PROBLEM TO WORK ON:
Everything in the listing below needs restating exactly, apart from the pictures.

DATA SUPPLIED:
_ _ _ _ _ _ _
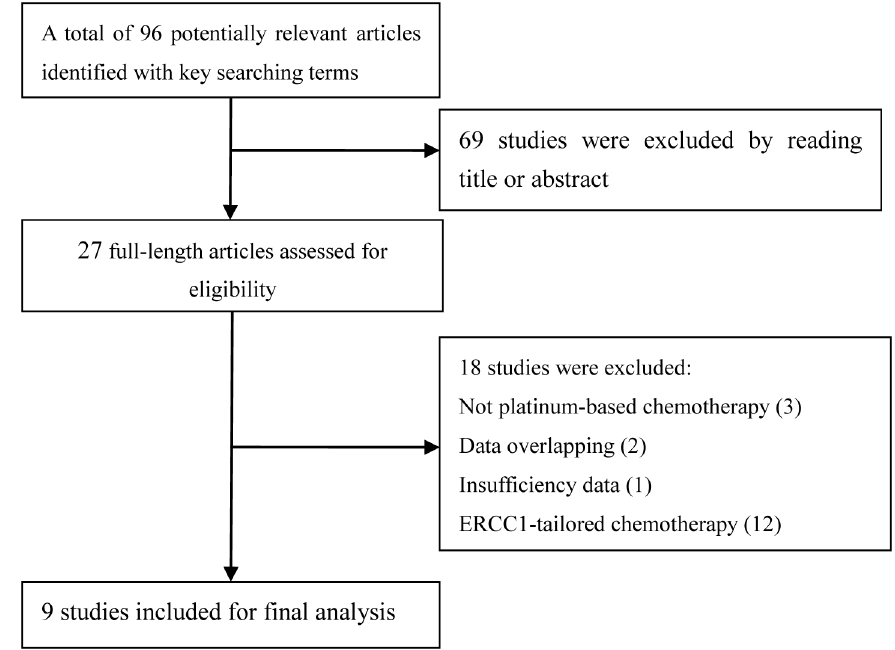
Figure 1. Flow diagram of the literature search in this meta-analysis.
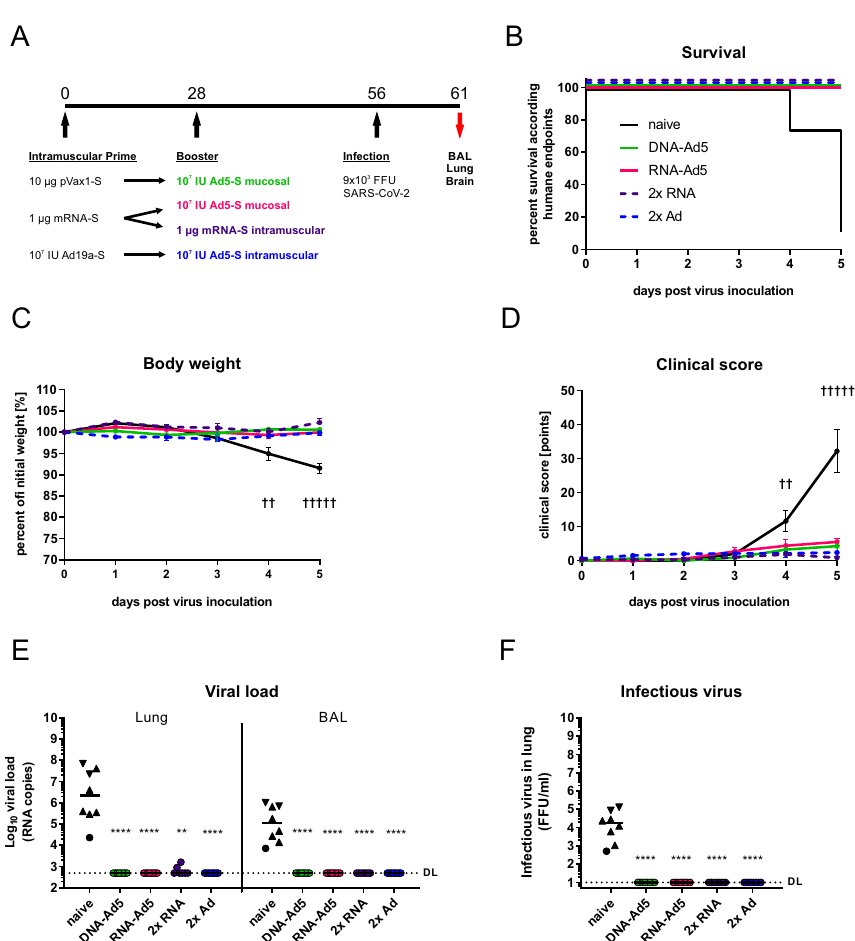
Fig. 10 Protective ef fi cacy against SARS-CoV-2 infection. A K18-hACE2 mice (2x RNA n = 7, other groups n = 8) received an intramuscular prime immunization with the spike-encoding DNA (10 µ g) followed by electroporation, Ad19a-S (10 7 infectious units), or the mRNA vaccine, Comirnaty ® (1 µ g). Mice from the heterologous prime-boost groups were boosted four weeks later intranasally or intramuscularly with Ad5-S (10 7 infectious units). The 2x RNA group received a second dose of mRNA (1 µ g) intramuscularly. Four weeks after the boost immunization, mice were infected intranasally with 9 × 10 3 FFU SARS-CoV-2. All animals were monitored daily for survival ( B ), body weight ( C ), and clinical score ( D ). Curves in ( C ) and ( D ) represent group means with SEM. Animals reaching humane endpoints were euthanized and are marked by a cross at the respective time point. Viral RNA copy numbers were assessed in lung homogenates and BAL samples by qRT-PCR ( E ) and infectious virus was retrieved and titrated from lung homogenates ( F ). Data points shown represent viral copy number or virus titre of each animal with the median of each group, whereby circles indicate a survival of 5 days post infection and triangles indicates euthanized mouse according humane endpoints at day 4 (triangle pointing down) or day 5 (triangle pointing up). The dashed line indicates the lower limit of detection. Data were analysed by Kruskal – Wallis test (one-way ANOVA) and Dunn ’ s Pairwise Multiple Comparison Procedures as post hoc test in comparison to PBS control; p values indicate signi fi cant differences (* p < 0.05; ** p < 0.005; *** p < 0.0005; **** p <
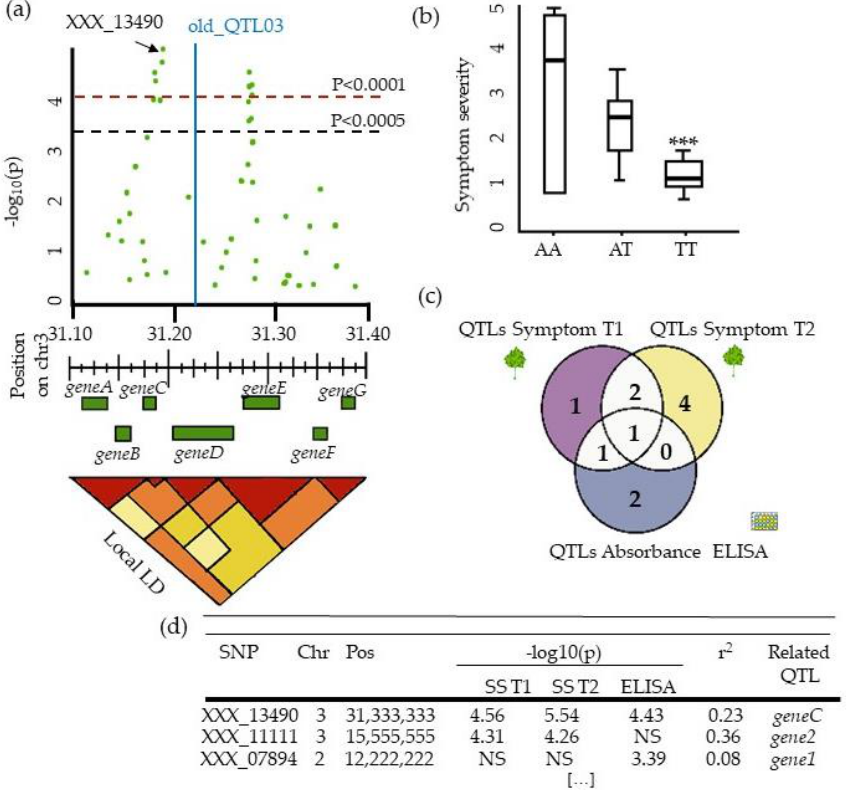
Figure 8. Overview of the main figures of a fictitious post-GWAS pipeline following the pre-GWAS and GWAS presented in Figure 3 and Figure 7 ( a ) Regional plot of SS T1 zoomed on the QTL in the end of chromosome 3 and colocating with ELISA absorbance peak. The most significant SNP is XXX_13490colocalizing with the historical old_QTL3 that was mapped with RILs. The geneC is the single gene in its local linkage disequilibrium bloc. ( b ) Analysis of the effect of the XXX_13490 alleles of SS T1, TT genotypes are significantly more resistant than AA and AT genotypes ( c ) Venn diagram showing the number of unique and shared QTLs between SS T1, SS T2, and ELISA absorbance T1. ( d ) Effect of significant genes detected using GWAS for the three traits.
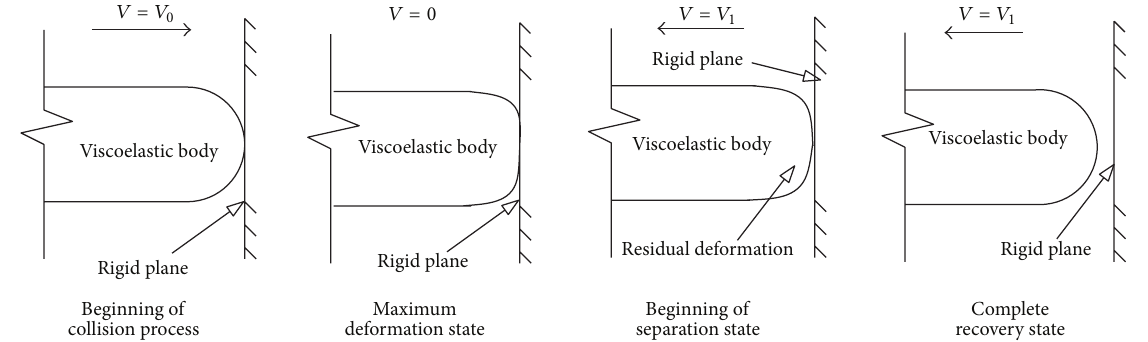
Figure 15: Collision process for viscoelastic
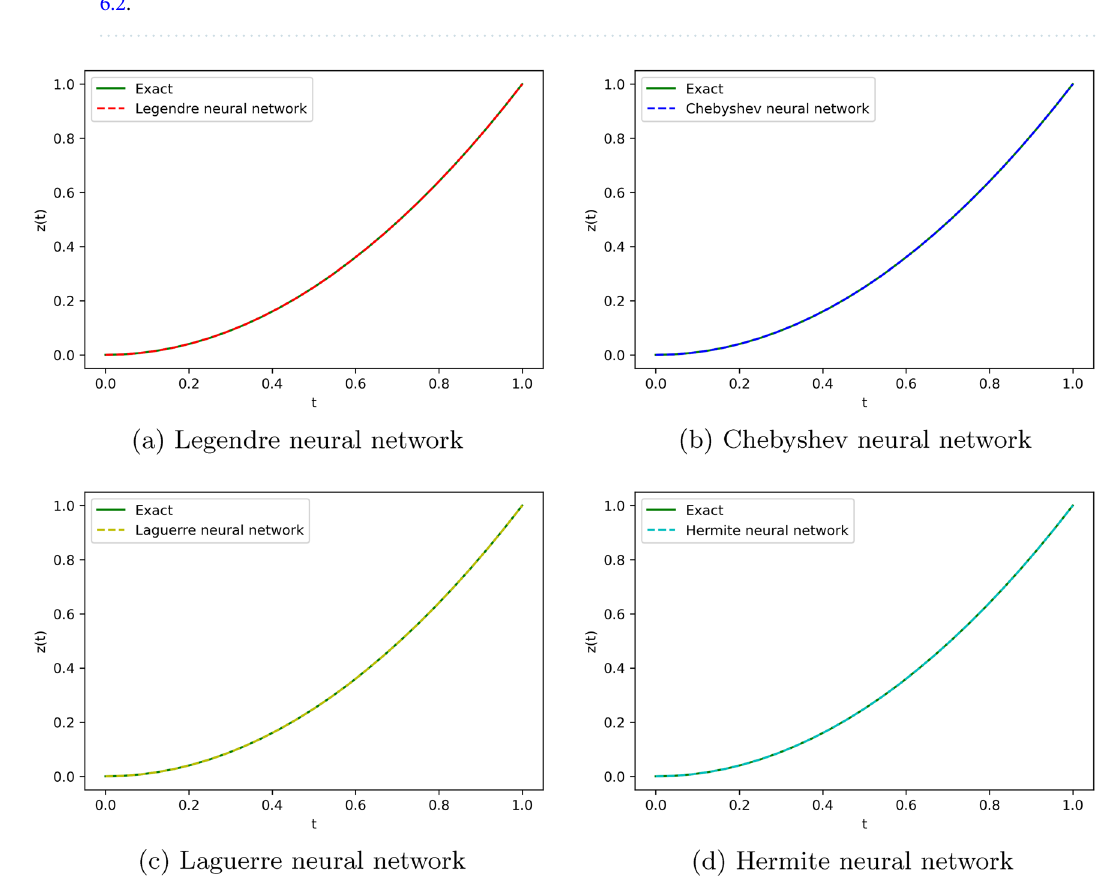
Figure 5. Comparison of the exact solution with the obtained approximate solutions of Example 6.2.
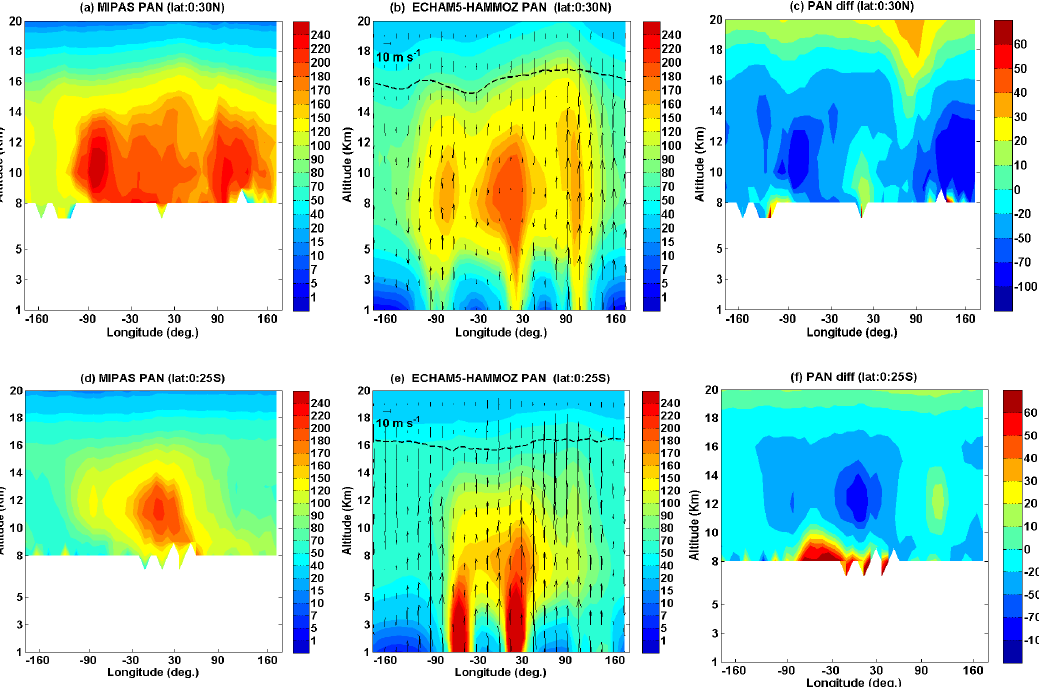
Figure 4. Longitude–altitude cross section of PAN (ppt) averaged for the monsoon season and 0–30 ◦ N; (a) MIPAS-E climatology (b) ECHAM5–HAMMOZ CTRL simulations. (c) Difference in PAN (ppt) (MIPAS-E–ECHAM5–HAMMOZ). PAN (ppt) averaged for the monsoon season and 0–25 ◦ S (d) MIPAS-E climatology (e) ECHAM5–HAMMOZ CTRL simulations (f) difference in PAN (ppt) (MIPAS- E–ECHAM5–HAMMOZ). ECHAM5–HAMMOZ simulations are smoothed with averaging kernel of MIPAS-E. Wind vectors are indicated by black arrows in (b) and (e) . The vertical velocity field has been scaled by 300. The black line in (b) and (e) indicates the tropopause.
_ _ _ _ _ _ _
OUTPUT OF THE TASK:
Figure 1. Flow diagram of the literature search in this meta-analysis.
Fig. 10 Protective ef fi cacy against SARS-CoV-2 infection. A K18-hACE2 mice (2x RNA n = 7, other groups n = 8) received an intramuscular prime immunization with the spike-encoding DNA (10 µ g) followed by electroporation, Ad19a-S (10 7 infectious units), or the mRNA vaccine, Comirnaty ® (1 µ g). Mice from the heterologous prime-boost groups were boosted four weeks later intranasally or intramuscularly with Ad5-S (10 7 infectious units). The 2x RNA group received a second dose of mRNA (1 µ g) intramuscularly. Four weeks after the boost immunization, mice were infected intranasally with 9 × 10 3 FFU SARS-CoV-2. All animals were monitored daily for survival ( B ), body weight ( C ), and clinical score ( D ). Curves in ( C ) and ( D ) represent group means with SEM. Animals reaching humane endpoints were euthanized and are marked by a cross at the respective time point. Viral RNA copy numbers were assessed in lung homogenates and BAL samples by qRT-PCR ( E ) and infectious virus was retrieved and titrated from lung homogenates ( F ). Data points shown represent viral copy number or virus titre of each animal with the median of each group, whereby circles indicate a survival of 5 days post infection and triangles indicates euthanized mouse according humane endpoints at day 4 (triangle pointing down) or day 5 (triangle pointing up). The dashed line indicates the lower limit of detection. Data were analysed by Kruskal – Wallis test (one-way ANOVA) and Dunn ’ s Pairwise Multiple Comparison Procedures as post hoc test in comparison to PBS control; p values indicate signi fi cant differences (* p < 0.05; ** p < 0.005; *** p < 0.0005; **** p <
Figure 8. Overview of the main figures of a fictitious post-GWAS pipeline following the pre-GWAS and GWAS presented in Figure 3 and Figure 7 ( a ) Regional plot of SS T1 zoomed on the QTL in the end of chromosome 3 and colocating with ELISA absorbance peak. The most significant SNP is XXX_13490colocalizing with the historical old_QTL3 that was mapped with RILs. The geneC is the single gene in its local linkage disequilibrium bloc. ( b ) Analysis of the effect of the XXX_13490 alleles of SS T1, TT genotypes are significantly more resistant than AA and AT genotypes ( c ) Venn diagram showing the number of unique and shared QTLs between SS T1, SS T2, and ELISA absorbance T1. ( d ) Effect of significant genes detected using GWAS for the three traits.
Figure 15: Collision process for viscoelastic
Figure 5. Comparison of the exact solution with the obtained approximate solutions of Example 6.2.
Figure 4. Longitude–altitude cross section of PAN (ppt) averaged for the monsoon season and 0–30 ◦ N; (a) MIPAS-E climatology (b) ECHAM5–HAMMOZ CTRL simulations. (c) Difference in PAN (ppt) (MIPAS-E–ECHAM5–HAMMOZ). PAN (ppt) averaged for the monsoon season and 0–25 ◦ S (d) MIPAS-E climatology (e) ECHAM5–HAMMOZ CTRL simulations (f) difference in PAN (ppt) (MIPAS- E–ECHAM5–HAMMOZ). ECHAM5–HAMMOZ simulations are smoothed with averaging kernel of MIPAS-E. Wind vectors are indicated by black arrows in (b) and (e) . The vertical velocity field has been scaled by 300. The black line in (b) and (e) indicates the tropopause.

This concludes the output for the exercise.